* _Recorded information_:

────

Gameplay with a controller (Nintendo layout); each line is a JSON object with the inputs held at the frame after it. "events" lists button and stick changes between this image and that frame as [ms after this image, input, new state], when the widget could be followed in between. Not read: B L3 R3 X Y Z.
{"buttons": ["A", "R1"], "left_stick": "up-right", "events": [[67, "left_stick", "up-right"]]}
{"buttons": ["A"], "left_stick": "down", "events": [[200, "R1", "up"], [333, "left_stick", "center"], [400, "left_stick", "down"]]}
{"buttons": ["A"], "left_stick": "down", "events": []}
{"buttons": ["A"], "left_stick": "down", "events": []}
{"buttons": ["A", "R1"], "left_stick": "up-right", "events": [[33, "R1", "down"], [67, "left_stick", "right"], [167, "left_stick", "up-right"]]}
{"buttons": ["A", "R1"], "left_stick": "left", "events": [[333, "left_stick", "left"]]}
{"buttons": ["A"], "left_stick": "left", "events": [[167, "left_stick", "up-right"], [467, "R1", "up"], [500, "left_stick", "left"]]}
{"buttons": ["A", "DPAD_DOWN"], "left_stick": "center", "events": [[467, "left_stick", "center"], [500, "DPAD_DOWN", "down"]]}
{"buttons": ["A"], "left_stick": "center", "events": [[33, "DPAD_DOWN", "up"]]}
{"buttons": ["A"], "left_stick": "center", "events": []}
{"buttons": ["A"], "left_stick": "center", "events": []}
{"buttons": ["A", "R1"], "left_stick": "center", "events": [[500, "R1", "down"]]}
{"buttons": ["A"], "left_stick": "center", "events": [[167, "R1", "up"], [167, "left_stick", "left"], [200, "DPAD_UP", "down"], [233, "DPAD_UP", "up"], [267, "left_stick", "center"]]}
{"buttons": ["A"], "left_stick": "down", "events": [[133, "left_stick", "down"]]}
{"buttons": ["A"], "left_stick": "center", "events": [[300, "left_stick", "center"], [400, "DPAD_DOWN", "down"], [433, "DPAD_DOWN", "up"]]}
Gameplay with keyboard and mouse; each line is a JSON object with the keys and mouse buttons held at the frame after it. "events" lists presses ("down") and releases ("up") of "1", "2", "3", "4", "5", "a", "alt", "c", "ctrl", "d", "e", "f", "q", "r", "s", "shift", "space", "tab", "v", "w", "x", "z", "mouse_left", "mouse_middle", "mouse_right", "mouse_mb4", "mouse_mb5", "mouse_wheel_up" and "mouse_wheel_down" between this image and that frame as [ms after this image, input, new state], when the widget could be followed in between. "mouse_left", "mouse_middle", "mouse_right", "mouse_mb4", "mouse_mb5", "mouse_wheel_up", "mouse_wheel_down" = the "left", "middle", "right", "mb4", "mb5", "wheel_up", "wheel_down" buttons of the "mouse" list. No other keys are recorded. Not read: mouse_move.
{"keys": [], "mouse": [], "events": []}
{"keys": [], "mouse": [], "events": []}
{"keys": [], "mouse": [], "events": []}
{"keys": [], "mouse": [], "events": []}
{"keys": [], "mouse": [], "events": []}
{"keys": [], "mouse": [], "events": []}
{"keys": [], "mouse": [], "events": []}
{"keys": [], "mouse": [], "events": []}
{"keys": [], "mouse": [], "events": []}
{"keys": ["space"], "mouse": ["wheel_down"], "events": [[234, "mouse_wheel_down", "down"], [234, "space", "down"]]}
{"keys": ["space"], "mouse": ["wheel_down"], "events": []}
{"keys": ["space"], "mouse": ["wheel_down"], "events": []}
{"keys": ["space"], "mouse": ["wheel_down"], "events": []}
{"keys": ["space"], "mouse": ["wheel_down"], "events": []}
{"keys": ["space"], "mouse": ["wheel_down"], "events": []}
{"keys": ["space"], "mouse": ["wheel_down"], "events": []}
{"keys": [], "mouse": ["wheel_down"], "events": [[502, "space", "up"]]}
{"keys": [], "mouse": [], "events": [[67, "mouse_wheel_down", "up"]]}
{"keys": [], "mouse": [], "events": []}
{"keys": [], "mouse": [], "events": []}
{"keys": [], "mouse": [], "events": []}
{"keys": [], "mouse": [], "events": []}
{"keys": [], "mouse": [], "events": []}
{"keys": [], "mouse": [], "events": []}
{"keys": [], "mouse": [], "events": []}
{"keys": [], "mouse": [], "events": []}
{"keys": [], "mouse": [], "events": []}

────

* _What you should do_: Number of lines containing the word "center" in the material above: report this figure and nothing more.

* _Task solution_: 8